Tip

Data Deduplication reduces storage and bandwidth requirements by eliminating duplicate data segments across the backup system.

Overview

Duplicate data in data centers can lead to increased storage costs, network bandwidth consumption, and extended backup windows. Deduplication mitigates these issues by identifying and removing redundant copies of data.

Benefits

  • Reduces storage footprint
  • Minimizes network bandwidth usage
  • Shortens backup windows
  • Improves cost-efficiency of data protection

Deduplication Types

Source-Based Deduplication

Info

Deduplication happens before data is transmitted to the backup system.

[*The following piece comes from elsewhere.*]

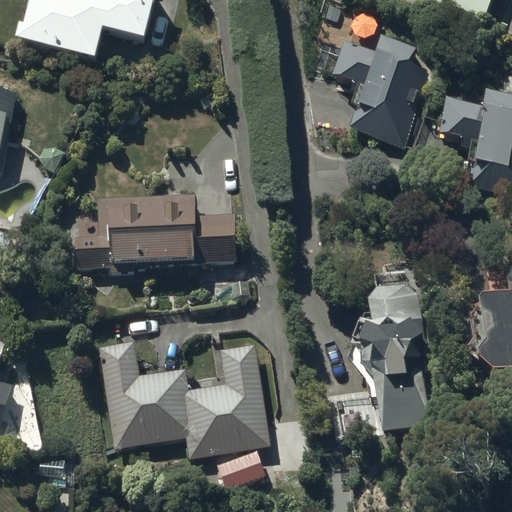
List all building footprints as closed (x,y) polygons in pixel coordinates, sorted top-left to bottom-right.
[(31,0),(31,1),(34,2),(27,33),(22,32),(18,46),(98,66),(105,36),(147,46),(158,0),(31,0)] [(429,0),(427,7),(486,29),(494,8),(496,9),(499,0),(429,0)] [(333,82),(355,88),(352,96),(358,98),(354,113),(358,114),(351,138),(408,154),(432,72),(417,68),(422,50),(383,38),(378,56),(344,46),(333,82)] [(0,178),(3,179),(19,99),(9,97),(10,92),(0,90),(0,178)] [(472,155),(470,169),(475,170),(472,190),(511,195),(511,97),(487,94),(485,108),(446,103),(441,140),(464,144),(462,153),(472,155)] [(196,201),(98,204),(99,242),(77,242),(78,273),(117,272),(117,268),(237,264),(236,219),(197,220),(196,201)] [(337,443),(379,435),(380,440),(435,429),(423,372),(430,371),(422,331),(425,330),(417,288),(379,295),(370,306),(351,365),(367,383),(369,395),(330,402),(337,443)] [(511,302),(482,308),(488,351),(481,361),(483,371),(497,379),(511,376),(511,302)] [(102,352),(114,453),(192,443),(194,460),(271,450),(258,349),(221,353),(225,391),(190,396),(188,374),(140,380),(136,348),(102,352)] [(0,368),(3,360),(0,359),(0,410),(5,412),(13,388),(0,384),(0,368)] [(258,456),(217,469),(225,494),(266,481),(258,456)] [(67,463),(40,460),(38,477),(65,480),(67,463)]
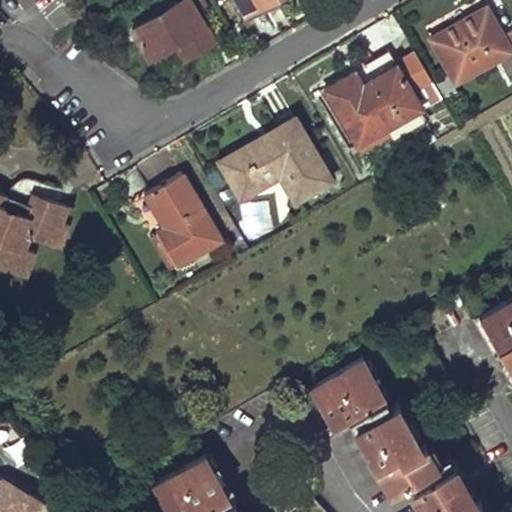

  • Executed on the client or backup agent
  • Reduces data load sent over the network
  • Ideal for remote sites or bandwidth-constrained environments

Target-Based Deduplication

Info

Deduplication occurs after data reaches the backup target.

  • Performed on the backup device
  • Can be inline (during data write) or post-process (after data is written)
  • Offloads computational burden from clients to backup infrastructure

SISL Deduplication

The deduplication engine called Stream Informed Segment Layout (SISL), enabling efficient inline deduplication.

SISL Architecture Highlights

Note

SISL minimizes disk I/O operations by determining segment uniqueness before writing to disk.

  • Stream-Informed Segmentation: Stream parsing defines segment boundaries effectively.
  • Fingerprinting: Unique hash values generated for segments.
  • Filtering: Checks if segments already exist to avoid duplication.
  • Local Compression: Further compresses deduplicated data.
  • Save to Disk: Only unique and compressed segments are written.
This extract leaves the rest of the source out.